**O QUE FAZER**: Reproduza, sem nenhuma alteração, todas as linhas da listagem a seguir.

(Entradas armazenadas)

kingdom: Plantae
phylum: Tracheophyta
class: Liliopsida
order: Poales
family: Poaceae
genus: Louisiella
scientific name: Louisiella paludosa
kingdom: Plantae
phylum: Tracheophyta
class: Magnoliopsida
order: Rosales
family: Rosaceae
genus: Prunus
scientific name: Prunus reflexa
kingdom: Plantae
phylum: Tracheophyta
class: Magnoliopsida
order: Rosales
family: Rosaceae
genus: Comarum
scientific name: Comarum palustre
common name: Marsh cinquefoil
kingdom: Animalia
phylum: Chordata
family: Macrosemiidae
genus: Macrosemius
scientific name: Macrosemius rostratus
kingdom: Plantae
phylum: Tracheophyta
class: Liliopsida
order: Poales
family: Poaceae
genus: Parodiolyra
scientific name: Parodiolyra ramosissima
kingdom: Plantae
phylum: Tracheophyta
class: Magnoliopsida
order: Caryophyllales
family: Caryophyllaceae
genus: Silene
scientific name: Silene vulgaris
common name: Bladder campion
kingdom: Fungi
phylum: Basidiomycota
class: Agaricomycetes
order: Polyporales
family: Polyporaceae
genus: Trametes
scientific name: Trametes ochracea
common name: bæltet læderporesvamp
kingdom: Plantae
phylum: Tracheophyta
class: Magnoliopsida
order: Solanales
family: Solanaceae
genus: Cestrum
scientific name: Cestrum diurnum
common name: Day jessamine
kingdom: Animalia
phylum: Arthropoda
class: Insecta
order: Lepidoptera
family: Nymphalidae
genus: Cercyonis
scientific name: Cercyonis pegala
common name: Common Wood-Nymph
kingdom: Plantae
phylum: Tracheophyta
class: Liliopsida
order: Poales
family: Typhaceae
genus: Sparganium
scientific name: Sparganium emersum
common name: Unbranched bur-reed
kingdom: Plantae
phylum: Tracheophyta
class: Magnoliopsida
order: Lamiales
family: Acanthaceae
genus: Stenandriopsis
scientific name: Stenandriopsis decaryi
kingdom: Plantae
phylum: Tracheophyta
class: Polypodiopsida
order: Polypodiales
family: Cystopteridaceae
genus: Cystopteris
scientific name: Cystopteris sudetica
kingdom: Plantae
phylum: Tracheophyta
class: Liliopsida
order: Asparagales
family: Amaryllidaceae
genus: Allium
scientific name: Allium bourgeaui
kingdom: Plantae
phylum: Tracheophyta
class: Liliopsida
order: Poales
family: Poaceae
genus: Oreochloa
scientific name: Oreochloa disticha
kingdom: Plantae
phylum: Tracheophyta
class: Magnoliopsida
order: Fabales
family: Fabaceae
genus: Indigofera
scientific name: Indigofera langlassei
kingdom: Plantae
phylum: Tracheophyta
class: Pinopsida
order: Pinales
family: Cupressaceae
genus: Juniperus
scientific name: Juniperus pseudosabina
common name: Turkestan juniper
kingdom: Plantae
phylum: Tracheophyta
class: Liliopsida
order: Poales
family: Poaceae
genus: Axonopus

**RESPOSTA DO EXERCÍCIO**:
kingdom: Plantae
phylum: Tracheophyta
class: Liliopsida
order: Poales
family: Poaceae
genus: Louisiella
scientific name: Louisiella paludosa
kingdom: Plantae
phylum: Tracheophyta
class: Magnoliopsida
order: Rosales
family: Rosaceae
genus: Prunus
scientific name: Prunus reflexa
kingdom: Plantae
phylum: Tracheophyta
class: Magnoliopsida
order: Rosales
family: Rosaceae
genus: Comarum
scientific name: Comarum palustre
common name: Marsh cinquefoil
kingdom: Animalia
phylum: Chordata
family: Macrosemiidae
genus: Macrosemius
scientific name: Macrosemius rostratus
kingdom: Plantae
phylum: Tracheophyta
class: Liliopsida
order: Poales
family: Poaceae
genus: Parodiolyra
scientific name: Parodiolyra ramosissima
kingdom: Plantae
phylum: Tracheophyta
class: Magnoliopsida
order: Caryophyllales
family: Caryophyllaceae
genus: Silene
scientific name: Silene vulgaris
common name: Bladder campion
kingdom: Fungi
phylum: Basidiomycota
class: Agaricomycetes
order: Polyporales
family: Polyporaceae
genus: Trametes
scientific name: Trametes ochracea
common name: bæltet læderporesvamp
kingdom: Plantae
phylum: Tracheophyta
class: Magnoliopsida
order: Solanales
family: Solanaceae
genus: Cestrum
scientific name: Cestrum diurnum
common name: Day jessamine
kingdom: Animalia
phylum: Arthropoda
class: Insecta
order: Lepidoptera
family: Nymphalidae
genus: Cercyonis
scientific name: Cercyonis pegala
common name: Common Wood-Nymph
kingdom: Plantae
phylum: Tracheophyta
class: Liliopsida
order: Poales
family: Typhaceae
genus: Sparganium
scientific name: Sparganium emersum
common name: Unbranched bur-reed
kingdom: Plantae
phylum: Tracheophyta
class: Magnoliopsida
order: Lamiales
family: Acanthaceae
genus: Stenandriopsis
scientific name: Stenandriopsis decaryi
kingdom: Plantae
phylum: Tracheophyta
class: Polypodiopsida
order: Polypodiales
family: Cystopteridaceae
genus: Cystopteris
scientific name: Cystopteris sudetica
kingdom: Plantae
phylum: Tracheophyta
class: Liliopsida
order: Asparagales
family: Amaryllidaceae
genus: Allium
scientific name: Allium bourgeaui
kingdom: Plantae
phylum: Tracheophyta
class: Liliopsida
order: Poales
family: Poaceae
genus: Oreochloa
scientific name: Oreochloa disticha
kingdom: Plantae
phylum: Tracheophyta
class: Magnoliopsida
order: Fabales
family: Fabaceae
genus: Indigofera
scientific name: Indigofera langlassei
kingdom: Plantae
phylum: Tracheophyta
class: Pinopsida
order: Pinales
family: Cupressaceae
genus: Juniperus
scientific name: Juniperus pseudosabina
common name: Turkestan juniper
kingdom: Plantae
phylum: Tracheophyta
class: Liliopsida
order: Poales
family: Poaceae
genus: Axonopus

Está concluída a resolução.